Stored data entries:
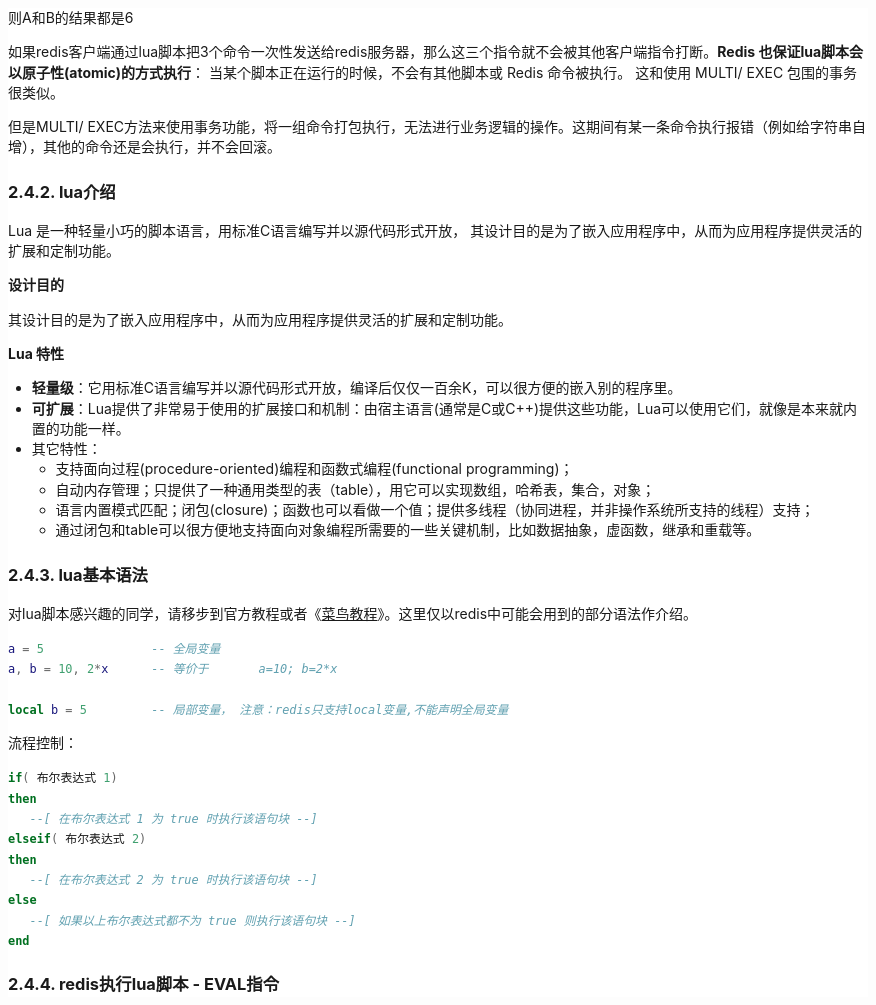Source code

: 则A和B的结果都是6

如果redis客户端通过lua脚本把3个命令一次性发送给redis服务器，那么这三个指令就不会被其他客户端指令打断。**Redis 也保证lua脚本会以原子性(atomic)的方式执行**： 当某个脚本正在运行的时候，不会有其他脚本或 Redis 命令被执行。 这和使用 MULTI/ EXEC 包围的事务很类似。 

但是MULTI/ EXEC方法来使用事务功能，将一组命令打包执行，无法进行业务逻辑的操作。这期间有某一条命令执行报错（例如给字符串自增），其他的命令还是会执行，并不会回滚。



### 2.4.2. lua介绍

Lua 是一种轻量小巧的脚本语言，用标准C语言编写并以源代码形式开放， 其设计目的是为了嵌入应用程序中，从而为应用程序提供灵活的扩展和定制功能。

**设计目的**

​	其设计目的是为了嵌入应用程序中，从而为应用程序提供灵活的扩展和定制功能。

**Lua 特性**

- **轻量级**：它用标准C语言编写并以源代码形式开放，编译后仅仅一百余K，可以很方便的嵌入别的程序里。
- **可扩展**：Lua提供了非常易于使用的扩展接口和机制：由宿主语言(通常是C或C++)提供这些功能，Lua可以使用它们，就像是本来就内置的功能一样。
- 其它特性：
  - 支持面向过程(procedure-oriented)编程和函数式编程(functional programming)；
  - 自动内存管理；只提供了一种通用类型的表（table），用它可以实现数组，哈希表，集合，对象；
  - 语言内置模式匹配；闭包(closure)；函数也可以看做一个值；提供多线程（协同进程，并非操作系统所支持的线程）支持；
  - 通过闭包和table可以很方便地支持面向对象编程所需要的一些关键机制，比如数据抽象，虚函数，继承和重载等。



### 2.4.3. lua基本语法

对lua脚本感兴趣的同学，请移步到官方教程或者《<a   href="https://www.runoob.com/lua/lua-tutorial.html">菜鸟教程</a>》。这里仅以redis中可能会用到的部分语法作介绍。

```lua
a = 5               -- 全局变量
a, b = 10, 2*x      -- 等价于       a=10; b=2*x

local b = 5         -- 局部变量， 注意：redis只支持local变量,不能声明全局变量
```

流程控制：

```lua
if( 布尔表达式 1)
then
   --[ 在布尔表达式 1 为 true 时执行该语句块 --]
elseif( 布尔表达式 2)
then
   --[ 在布尔表达式 2 为 true 时执行该语句块 --]
else 
   --[ 如果以上布尔表达式都不为 true 则执行该语句块 --]
end
```



### 2.4.4. redis执行lua脚本 - EVAL指令
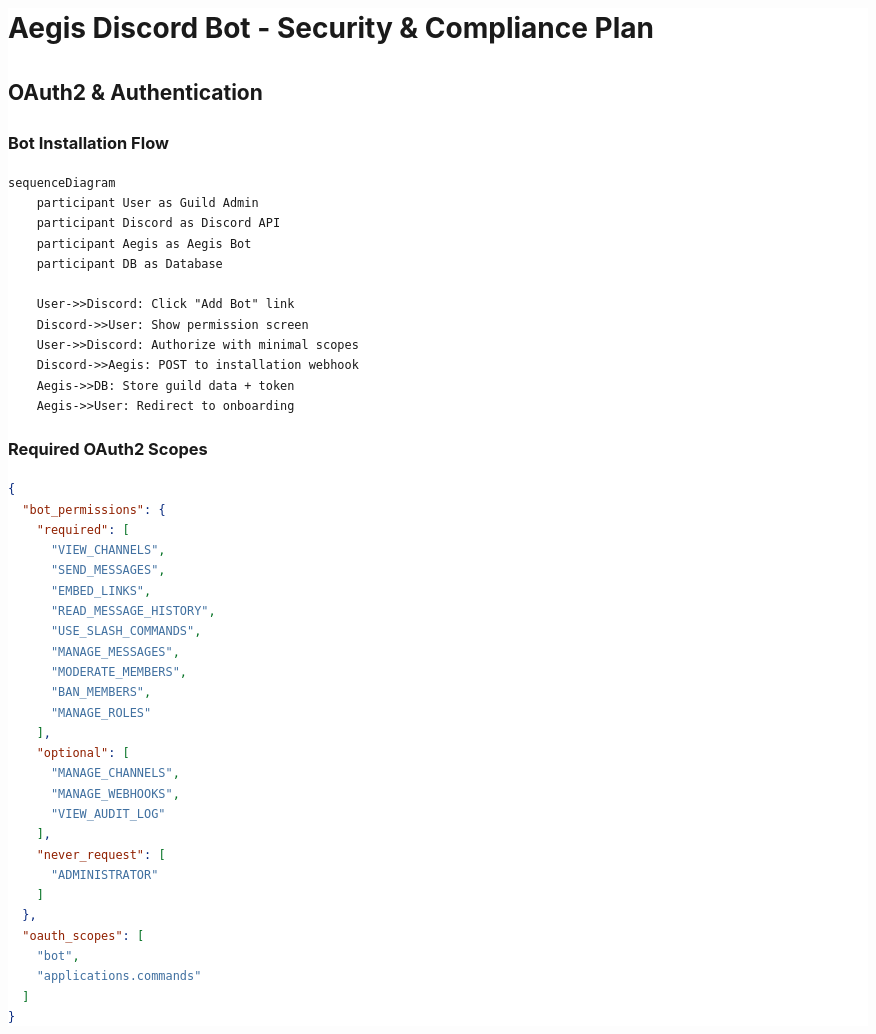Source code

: # Aegis Discord Bot - Security & Compliance Plan

## OAuth2 & Authentication

### Bot Installation Flow
```mermaid
sequenceDiagram
    participant User as Guild Admin
    participant Discord as Discord API
    participant Aegis as Aegis Bot
    participant DB as Database
    
    User->>Discord: Click "Add Bot" link
    Discord->>User: Show permission screen
    User->>Discord: Authorize with minimal scopes
    Discord->>Aegis: POST to installation webhook
    Aegis->>DB: Store guild data + token
    Aegis->>User: Redirect to onboarding
```

### Required OAuth2 Scopes
```json
{
  "bot_permissions": {
    "required": [
      "VIEW_CHANNELS",
      "SEND_MESSAGES", 
      "EMBED_LINKS",
      "READ_MESSAGE_HISTORY",
      "USE_SLASH_COMMANDS",
      "MANAGE_MESSAGES",
      "MODERATE_MEMBERS",
      "BAN_MEMBERS",
      "MANAGE_ROLES"
    ],
    "optional": [
      "MANAGE_CHANNELS",
      "MANAGE_WEBHOOKS",
      "VIEW_AUDIT_LOG"
    ],
    "never_request": [
      "ADMINISTRATOR"
    ]
  },
  "oauth_scopes": [
    "bot",
    "applications.commands"
  ]
}
```
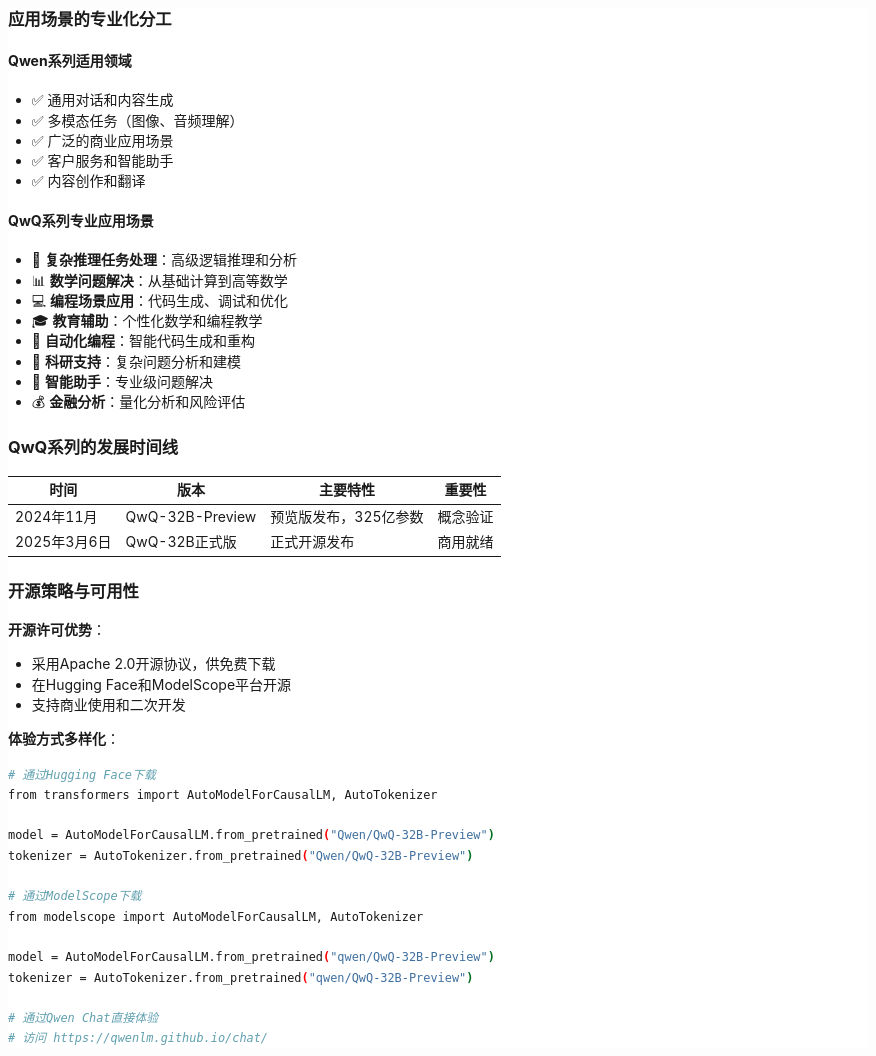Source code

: ### 应用场景的专业化分工

#### Qwen系列适用领域

- ✅ 通用对话和内容生成
- ✅ 多模态任务（图像、音频理解）
- ✅ 广泛的商业应用场景
- ✅ 客户服务和智能助手
- ✅ 内容创作和翻译

#### QwQ系列专业应用场景

- 🧮 **复杂推理任务处理**：高级逻辑推理和分析
- 📊 **数学问题解决**：从基础计算到高等数学
- 💻 **编程场景应用**：代码生成、调试和优化
- 🎓 **教育辅助**：个性化数学和编程教学
- 🤖 **自动化编程**：智能代码生成和重构
- 🔬 **科研支持**：复杂问题分析和建模
- 🏢 **智能助手**：专业级问题解决
- 💰 **金融分析**：量化分析和风险评估

### QwQ系列的发展时间线

| 时间         | 版本            | 主要特性              | 重要性   |
| ------------ | --------------- | --------------------- | -------- |
| 2024年11月   | QwQ-32B-Preview | 预览版发布，325亿参数 | 概念验证 |
| 2025年3月6日 | QwQ-32B正式版   | 正式开源发布          | 商用就绪 |

### 开源策略与可用性

**开源许可优势**：

- 采用Apache 2.0开源协议，供免费下载
- 在Hugging Face和ModelScope平台开源
- 支持商业使用和二次开发

**体验方式多样化**：

```bash
# 通过Hugging Face下载
from transformers import AutoModelForCausalLM, AutoTokenizer

model = AutoModelForCausalLM.from_pretrained("Qwen/QwQ-32B-Preview")
tokenizer = AutoTokenizer.from_pretrained("Qwen/QwQ-32B-Preview")

# 通过ModelScope下载
from modelscope import AutoModelForCausalLM, AutoTokenizer

model = AutoModelForCausalLM.from_pretrained("qwen/QwQ-32B-Preview")
tokenizer = AutoTokenizer.from_pretrained("qwen/QwQ-32B-Preview")

# 通过Qwen Chat直接体验
# 访问 https://qwenlm.github.io/chat/
```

### What the exercise asks:
Return exactly the lines from the line holding "- 🧮 **复杂推理任务处理**：高级逻辑推理和分析" to the last line of the data, with both of those lines included and nothing added.

### Exercise solution:
- 🧮 **复杂推理任务处理**：高级逻辑推理和分析
- 📊 **数学问题解决**：从基础计算到高等数学
- 💻 **编程场景应用**：代码生成、调试和优化
- 🎓 **教育辅助**：个性化数学和编程教学
- 🤖 **自动化编程**：智能代码生成和重构
- 🔬 **科研支持**：复杂问题分析和建模
- 🏢 **智能助手**：专业级问题解决
- 💰 **金融分析**：量化分析和风险评估

### QwQ系列的发展时间线

| 时间         | 版本            | 主要特性              | 重要性   |
| ------------ | --------------- | --------------------- | -------- |
| 2024年11月   | QwQ-32B-Preview | 预览版发布，325亿参数 | 概念验证 |
| 2025年3月6日 | QwQ-32B正式版   | 正式开源发布          | 商用就绪 |

### 开源策略与可用性

**开源许可优势**：

- 采用Apache 2.0开源协议，供免费下载
- 在Hugging Face和ModelScope平台开源
- 支持商业使用和二次开发

**体验方式多样化**：

```bash
# 通过Hugging Face下载
from transformers import AutoModelForCausalLM, AutoTokenizer

model = AutoModelForCausalLM.from_pretrained("Qwen/QwQ-32B-Preview")
tokenizer = AutoTokenizer.from_pretrained("Qwen/QwQ-32B-Preview")

# 通过ModelScope下载
from modelscope import AutoModelForCausalLM, AutoTokenizer

model = AutoModelForCausalLM.from_pretrained("qwen/QwQ-32B-Preview")
tokenizer = AutoTokenizer.from_pretrained("qwen/QwQ-32B-Preview")

# 通过Qwen Chat直接体验
# 访问 https://qwenlm.github.io/chat/
```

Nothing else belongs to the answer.